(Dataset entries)

■ ■ ■ ■

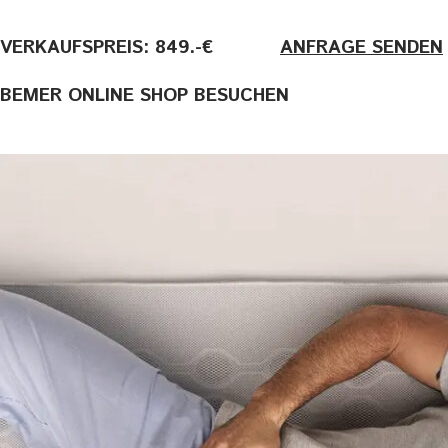
VERKAUFSPREIS: 849.-€
———-
ANFRAGE SENDEN
BEMER ONLINE SHOP BESUCHEN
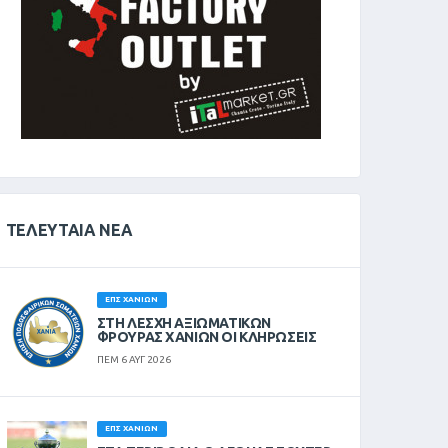
ΤΕΛΕΥΤΑΊΑ ΝΈΑ
ΕΠΣ ΧΑΝΊΩΝ
ΣΤΗ ΛΈΣΧΗ ΑΞΙΩΜΑΤΙΚΏΝ
ΦΡΟΥΡΆΣ ΧΑΝΊΩΝ ΟΙ ΚΛΗΡΏΣΕΙΣ
ΠΕΜ 6 ΑΥΓ 2026
ΕΠΣ ΧΑΝΊΩΝ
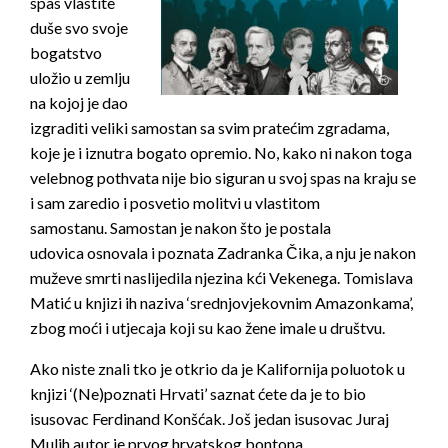
spas vlastite
duše svo svoje
bogatstvo
uložio u zemlju
na kojoj je dao
izgraditi veliki samostan sa svim pratećim zgradama,
koje je i iznutra bogato opremio. No, kako ni nakon toga
velebnog pothvata nije bio siguran u svoj spas na kraju se
i sam zaredio i posvetio molitvi u vlastitom
samostanu. Samostan je nakon što je postala
udovica osnovala i poznata Zadranka Čika, a nju je nakon
muževe smrti naslijedila njezina kći Vekenega. Tomislava
Matić u knjizi ih naziva ‘srednjovjekovnim Amazonkama’,
zbog moći i utjecaja koji su kao žene imale u društvu.
Ako niste znali tko je otkrio da je Kalifornija poluotok u
knjizi ‘(Ne)poznati Hrvati’ saznat ćete da je to bio
isusovac Ferdinand Konšćak. Još jedan isusovac Juraj
Mulih autor je prvog hrvatskog bontona,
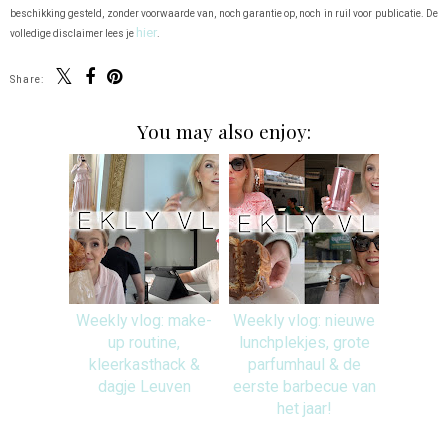
beschikking gesteld, zonder voorwaarde van, noch garantie op, noch in ruil voor publicatie. De
hier
volledige disclaimer lees je
.
Share:
You may also enjoy:
Weekly vlog: make-
Weekly vlog: nieuwe
up routine,
lunchplekjes, grote
kleerkasthack &
parfumhaul & de
dagje Leuven
eerste barbecue van
het jaar!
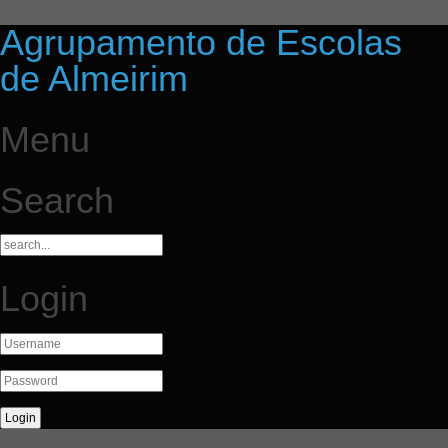
Agrupamento de Escolas
de Almeirim
Menu
Search
Login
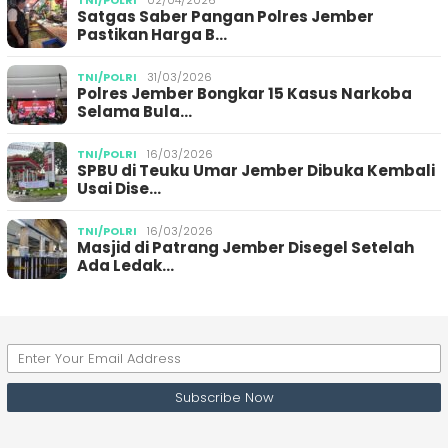
Satgas Saber Pangan Polres Jember
Pastikan Harga B…
TNI/POLRI
31/03/2026
Polres Jember Bongkar 15 Kasus Narkoba
Selama Bula…
TNI/POLRI
16/03/2026
SPBU di Teuku Umar Jember Dibuka Kembali
Usai Dise…
TNI/POLRI
16/03/2026
Masjid di Patrang Jember Disegel Setelah
Ada Ledak…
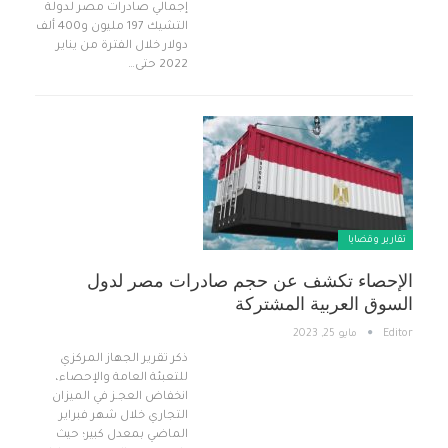
إجمالي صادرات مصر لدولة
التشيك 197 مليون و400 ألف
دولار خلال الفترة من يناير
2022 حتى…
تقارير وقضايا ​
الإحصاء تكشف عن حجم صادرات مصر لدول
السوق العربية المشتركة
Editor
مايو 25, 2023
ذكر تقرير الجهاز المركزي
للتعبئة العامة والإحصاء،
انخفاض العجـز في الميزان
التجاري خلال شهر فبراير
الماضي بمعدل كبير؛ حيث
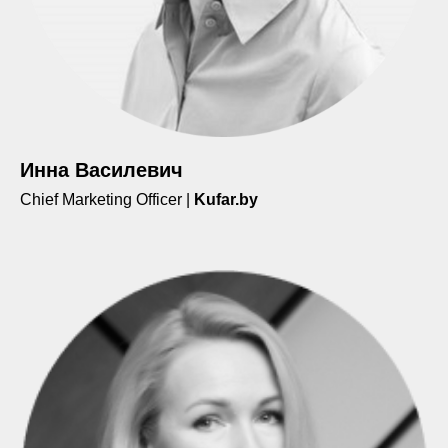
Инна Василевич
Chief Marketing Officer |
Kufar.by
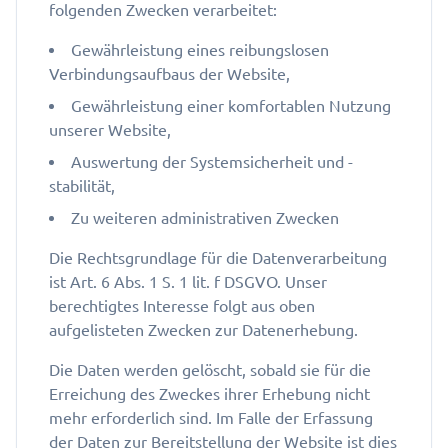
folgenden Zwecken verarbeitet:
Gewährleistung eines reibungslosen
Verbindungsaufbaus der Website,
Gewährleistung einer komfortablen Nutzung
unserer Website,
Auswertung der Systemsicherheit und -
stabilität,
Zu weiteren administrativen Zwecken
Die Rechtsgrundlage für die Datenverarbeitung
ist Art. 6 Abs. 1 S. 1 lit. f DSGVO. Unser
berechtigtes Interesse folgt aus oben
aufgelisteten Zwecken zur Datenerhebung.
Die Daten werden gelöscht, sobald sie für die
Erreichung des Zweckes ihrer Erhebung nicht
mehr erforderlich sind. Im Falle der Erfassung
der Daten zur Bereitstellung der Website ist dies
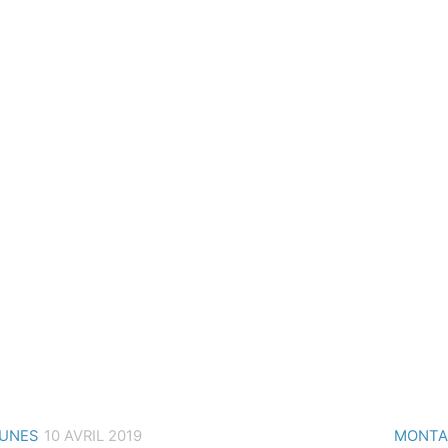
EUNES
10 AVRIL 2019
MONTA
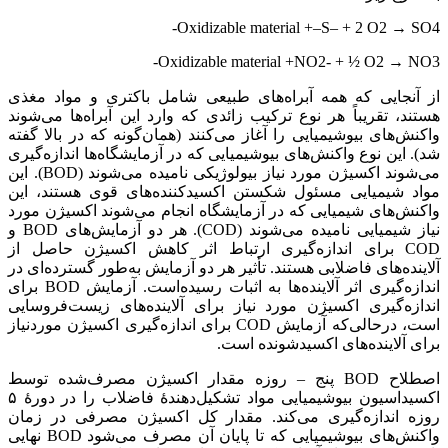
Oxidizable material +–S– + 2 O2 → SO4-
Oxidizable material +NO2- + ½ O2 → NO3-
از آنجایی که همه آبراه‌های طبیعی شامل باکتری و مواد مغذی
هستند، تقریباً هر نوع ترکیب زائدی که وارد این آبراه‌ها می‌شوند
واکنش‌های بیوشیمیایی را آغاز می‌کنند (همان‌گونه که در بالا گفته
شد). این نوع واکنش‌های بیوشیمیایی که در آزمایشگاه‌ها اندازه‌گیری
می‌شوند اکسیژن مورد نیاز بیولوژیکی نامیده می‌شوند (BOD). این
مواد شیمیایی مسئول شکستن اکسیدکننده‌های قوی هستند، این
واکنش‌های شیمیایی که در آزمایشگاه انجام می‌شوند اکسیژن مورد
نیاز شیمیایی نامیده می‌شوند (COD). هر دو آزمایش‌های BOD و
COD برای اندازه‌گیری ارتباط اثر کاهش اکسیژن حاصل از
آلاینده‌های فاضلابی هستند. تأثیر هر دو آزمایش به‌طور گسترده‌ای در
اندازه‌گیری اثر آلاینده‌ها به اثبات رسیده‌است. آزمایش BOD برای
اندازه‌گیری اکسیژن مورد نیاز برای آلاینده‌های زیست‌فروسایی
است، درحالی‌که آزمایش COD برای اندازه‌گیری اکسیژن موردنیاز
برای آلاینده‌های اکسیدشونده است.
اصطلاح BOD پنج – روزه مقدار اکسیژن مصرف‌شده توسط
اکسیداسیون بیوشیمیایی مواد تشکیل‌دهندهٔ فاضلاب را در دورهٔ ۵
روزه اندازه‌گیری می‌کند. مقدار کل اکسیژن مصرفی در زمان
واکنش‌های بیوشیمیایی که تا پایان آن مصرف می‌شود BOD نهایی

■ ■ ■ ■

→ Task
Look through the records and copy down every line that holds "Weekly".

→ Response to this exercise
Weekly vlog: make-
Weekly vlog: nieuwe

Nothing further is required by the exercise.